Real Madrid ended a 12-year wait for their 10th European Cup this season but the man who won their ninth and would, according to many, have won 'la decima' way before this year was Vincente del Bosque. Without Del Bosque it took Real six coaches and four seasons to win anything other than a single Spanish Supercopa. Real spent seven years unable to get beyond the last 16 of the Champions League. Here is an edited extract from Graham Hunter's 'Spain: The Inside Story of La Roja's Historic Treble' on the parting of the ways:

"When Florentino Perez won a substantial majority in Real's 2000 presidential elections, the new man in charge of the club was unexpectedly stuck with someone who was already a club legend, who had just won their eighth European Cup and who was safe in a new contract. The two men had only one thing in common: their feelings for Real Madrid. Politically, philosophically, strategically and in sporting and human terms, they were poles apart.

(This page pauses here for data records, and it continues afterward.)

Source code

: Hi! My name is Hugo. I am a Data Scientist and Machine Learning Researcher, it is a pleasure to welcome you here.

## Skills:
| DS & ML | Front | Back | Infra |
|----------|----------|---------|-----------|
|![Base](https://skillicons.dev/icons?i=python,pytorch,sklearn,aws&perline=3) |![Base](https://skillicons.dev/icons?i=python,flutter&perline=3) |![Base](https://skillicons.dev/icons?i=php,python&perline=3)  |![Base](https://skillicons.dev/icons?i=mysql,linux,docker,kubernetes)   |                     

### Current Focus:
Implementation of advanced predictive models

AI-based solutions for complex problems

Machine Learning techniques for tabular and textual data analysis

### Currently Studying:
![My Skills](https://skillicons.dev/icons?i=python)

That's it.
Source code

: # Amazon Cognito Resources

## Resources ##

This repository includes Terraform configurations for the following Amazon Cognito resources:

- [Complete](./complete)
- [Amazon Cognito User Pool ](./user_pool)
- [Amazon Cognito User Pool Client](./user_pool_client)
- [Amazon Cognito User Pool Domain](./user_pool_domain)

The uncomfortable truth for Perez was that while the Salamancan kept winning trophies Del Bosque could not be sacked. However, the division grew. Del Bosque's background as a union organiser stood in opposition to the politics of Perez; Fernando Hierro became a loud voice on behalf of the players, often in opposition to the president.

Steve McManaman

"The last game of the 2002-03 season was the final straw. There were some disputes and when the club ordered us to go to the cathedral and the town hall because the city council demanded it, but then denied permission to follow tradition and hang a Madrid scarf on the Cibeles fountain, the dressing room decided that it was all off. We had player meetings for hours until around 3am. Then, by 6am, it was all reinstated again. It was a shambolic period."

This situation opened the door for the board to sack the best on-pitch leader and the most successful Real coach since the zenith of Puskas, Gento and Di Stefano. The next evening his wife, Trini, drove Del Bosque to the Bernabeu, as she thought, for him to meet with the president about renewing his contract. Halfway there, the mobile rang. It was Hierro. He had been kicked out of the club.

"Look out, boss."

"I suspect I'm going the same way as you in a few minutes."

His wife was as shocked as the rest of the Madridistas when he returned to the car having been told he was out, despite seven trophies in three-and-a-half seasons.

Vicente del Bosque [2003]

"I had suspected this might be coming and I go proud of our work, our victories and in the knowledge that I have not committed any felony."

Jorge Valdano [sporting director, 2003]

"We simply told the squad: 'Vicente won't be continuing.' I know it is a decision which flies in the face of what the man in the street wants, what the dressing room wants, but those who govern a club have to govern it."

Florentino Perez [2003]

"Real Madrid needs someone with a less out-of-date training manual."

Steve McManaman: "The last game of the 2002-03 season was the final straw." (Getty Images)

McManaman

"If that group of Del Bosque, his staff, Hierro plus Makélélé and [Fernando] Morientes, who should never have been pushed out by Perez, had stayed together they would have won more and more. The deterioration started immediately and it went so far south that it was incredible. There should be statues of Del Bosque in every Spanish city given what he has achieved for that country, but most of all in Madrid."